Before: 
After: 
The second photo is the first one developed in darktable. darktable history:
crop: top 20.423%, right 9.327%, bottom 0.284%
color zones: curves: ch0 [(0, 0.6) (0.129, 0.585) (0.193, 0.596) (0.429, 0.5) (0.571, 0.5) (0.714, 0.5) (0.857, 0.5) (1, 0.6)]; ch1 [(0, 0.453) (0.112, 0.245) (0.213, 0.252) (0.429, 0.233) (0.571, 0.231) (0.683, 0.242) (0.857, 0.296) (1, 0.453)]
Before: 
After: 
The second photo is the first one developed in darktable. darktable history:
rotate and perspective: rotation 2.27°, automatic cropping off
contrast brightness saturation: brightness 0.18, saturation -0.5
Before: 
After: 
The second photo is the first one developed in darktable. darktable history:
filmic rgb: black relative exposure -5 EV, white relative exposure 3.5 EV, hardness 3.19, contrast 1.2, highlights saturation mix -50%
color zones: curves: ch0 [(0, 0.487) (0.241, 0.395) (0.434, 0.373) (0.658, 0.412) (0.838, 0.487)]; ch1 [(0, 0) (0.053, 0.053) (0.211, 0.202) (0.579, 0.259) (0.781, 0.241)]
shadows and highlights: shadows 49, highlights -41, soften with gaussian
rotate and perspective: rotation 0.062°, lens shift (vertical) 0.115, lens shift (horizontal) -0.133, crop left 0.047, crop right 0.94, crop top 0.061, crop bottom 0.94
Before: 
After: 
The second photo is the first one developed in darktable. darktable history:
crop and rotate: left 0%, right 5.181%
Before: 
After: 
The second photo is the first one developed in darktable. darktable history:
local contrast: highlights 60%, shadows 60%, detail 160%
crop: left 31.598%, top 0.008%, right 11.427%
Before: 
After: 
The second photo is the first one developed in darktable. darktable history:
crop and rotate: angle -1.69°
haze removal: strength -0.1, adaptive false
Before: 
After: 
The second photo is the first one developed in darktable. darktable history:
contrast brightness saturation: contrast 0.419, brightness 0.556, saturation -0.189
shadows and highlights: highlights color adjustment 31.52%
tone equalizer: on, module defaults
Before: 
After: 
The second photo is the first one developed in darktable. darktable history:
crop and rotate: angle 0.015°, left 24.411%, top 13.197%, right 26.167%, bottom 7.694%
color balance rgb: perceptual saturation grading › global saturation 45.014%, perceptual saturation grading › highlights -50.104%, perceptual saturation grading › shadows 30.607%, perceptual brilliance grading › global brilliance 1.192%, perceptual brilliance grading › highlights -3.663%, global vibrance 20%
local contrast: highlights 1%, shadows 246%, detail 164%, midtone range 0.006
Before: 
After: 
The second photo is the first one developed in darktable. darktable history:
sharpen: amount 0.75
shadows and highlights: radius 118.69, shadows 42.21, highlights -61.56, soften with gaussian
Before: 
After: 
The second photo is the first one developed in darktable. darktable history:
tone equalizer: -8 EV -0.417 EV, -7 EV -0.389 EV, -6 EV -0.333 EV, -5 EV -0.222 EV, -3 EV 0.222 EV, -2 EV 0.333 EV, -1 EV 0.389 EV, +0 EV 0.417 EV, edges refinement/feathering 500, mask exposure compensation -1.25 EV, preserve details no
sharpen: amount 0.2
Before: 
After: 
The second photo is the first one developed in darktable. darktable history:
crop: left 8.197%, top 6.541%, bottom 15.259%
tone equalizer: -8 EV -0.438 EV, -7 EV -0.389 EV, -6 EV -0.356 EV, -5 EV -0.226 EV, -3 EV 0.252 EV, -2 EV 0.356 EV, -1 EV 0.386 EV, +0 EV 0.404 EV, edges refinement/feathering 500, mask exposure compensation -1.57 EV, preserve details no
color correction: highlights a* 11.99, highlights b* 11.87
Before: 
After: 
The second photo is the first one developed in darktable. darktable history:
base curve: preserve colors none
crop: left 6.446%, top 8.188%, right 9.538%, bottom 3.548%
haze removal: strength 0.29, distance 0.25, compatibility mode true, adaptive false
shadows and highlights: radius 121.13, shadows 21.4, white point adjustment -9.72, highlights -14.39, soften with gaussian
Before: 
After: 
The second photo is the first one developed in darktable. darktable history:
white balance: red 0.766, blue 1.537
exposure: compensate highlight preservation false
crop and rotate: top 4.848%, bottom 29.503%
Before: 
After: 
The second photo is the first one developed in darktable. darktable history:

**Task objective:** Copy the material above word for word.

**Output for this task:**
Before: 
After: 
The second photo is the first one developed in darktable. darktable history:
crop: top 20.423%, right 9.327%, bottom 0.284%
color zones: curves: ch0 [(0, 0.6) (0.129, 0.585) (0.193, 0.596) (0.429, 0.5) (0.571, 0.5) (0.714, 0.5) (0.857, 0.5) (1, 0.6)]; ch1 [(0, 0.453) (0.112, 0.245) (0.213, 0.252) (0.429, 0.233) (0.571, 0.231) (0.683, 0.242) (0.857, 0.296) (1, 0.453)]
Before: 
After: 
The second photo is the first one developed in darktable. darktable history:
rotate and perspective: rotation 2.27°, automatic cropping off
contrast brightness saturation: brightness 0.18, saturation -0.5
Before: 
After: 
The second photo is the first one developed in darktable. darktable history:
filmic rgb: black relative exposure -5 EV, white relative exposure 3.5 EV, hardness 3.19, contrast 1.2, highlights saturation mix -50%
color zones: curves: ch0 [(0, 0.487) (0.241, 0.395) (0.434, 0.373) (0.658, 0.412) (0.838, 0.487)]; ch1 [(0, 0) (0.053, 0.053) (0.211, 0.202) (0.579, 0.259) (0.781, 0.241)]
shadows and highlights: shadows 49, highlights -41, soften with gaussian
rotate and perspective: rotation 0.062°, lens shift (vertical) 0.115, lens shift (horizontal) -0.133, crop left 0.047, crop right 0.94, crop top 0.061, crop bottom 0.94
Before: 
After: 
The second photo is the first one developed in darktable. darktable history:
crop and rotate: left 0%, right 5.181%
Before: 
After: 
The second photo is the first one developed in darktable. darktable history:
local contrast: highlights 60%, shadows 60%, detail 160%
crop: left 31.598%, top 0.008%, right 11.427%
Before: 
After: 
The second photo is the first one developed in darktable. darktable history:
crop and rotate: angle -1.69°
haze removal: strength -0.1, adaptive false
Before: 
After: 
The second photo is the first one developed in darktable. darktable history:
contrast brightness saturation: contrast 0.419, brightness 0.556, saturation -0.189
shadows and highlights: highlights color adjustment 31.52%
tone equalizer: on, module defaults
Before: 
After: 
The second photo is the first one developed in darktable. darktable history:
crop and rotate: angle 0.015°, left 24.411%, top 13.197%, right 26.167%, bottom 7.694%
color balance rgb: perceptual saturation grading › global saturation 45.014%, perceptual saturation grading › highlights -50.104%, perceptual saturation grading › shadows 30.607%, perceptual brilliance grading › global brilliance 1.192%, perceptual brilliance grading › highlights -3.663%, global vibrance 20%
local contrast: highlights 1%, shadows 246%, detail 164%, midtone range 0.006
Before: 
After: 
The second photo is the first one developed in darktable. darktable history:
sharpen: amount 0.75
shadows and highlights: radius 118.69, shadows 42.21, highlights -61.56, soften with gaussian
Before: 
After: 
The second photo is the first one developed in darktable. darktable history:
tone equalizer: -8 EV -0.417 EV, -7 EV -0.389 EV, -6 EV -0.333 EV, -5 EV -0.222 EV, -3 EV 0.222 EV, -2 EV 0.333 EV, -1 EV 0.389 EV, +0 EV 0.417 EV, edges refinement/feathering 500, mask exposure compensation -1.25 EV, preserve details no
sharpen: amount 0.2
Before: 
After: 
The second photo is the first one developed in darktable. darktable history:
crop: left 8.197%, top 6.541%, bottom 15.259%
tone equalizer: -8 EV -0.438 EV, -7 EV -0.389 EV, -6 EV -0.356 EV, -5 EV -0.226 EV, -3 EV 0.252 EV, -2 EV 0.356 EV, -1 EV 0.386 EV, +0 EV 0.404 EV, edges refinement/feathering 500, mask exposure compensation -1.57 EV, preserve details no
color correction: highlights a* 11.99, highlights b* 11.87
Before: 
After: 
The second photo is the first one developed in darktable. darktable history:
base curve: preserve colors none
crop: left 6.446%, top 8.188%, right 9.538%, bottom 3.548%
haze removal: strength 0.29, distance 0.25, compatibility mode true, adaptive false
shadows and highlights: radius 121.13, shadows 21.4, white point adjustment -9.72, highlights -14.39, soften with gaussian
Before: 
After: 
The second photo is the first one developed in darktable. darktable history:
white balance: red 0.766, blue 1.537
exposure: compensate highlight preservation false
crop and rotate: top 4.848%, bottom 29.503%
Before: 
After: 
The second photo is the first one developed in darktable. darktable history:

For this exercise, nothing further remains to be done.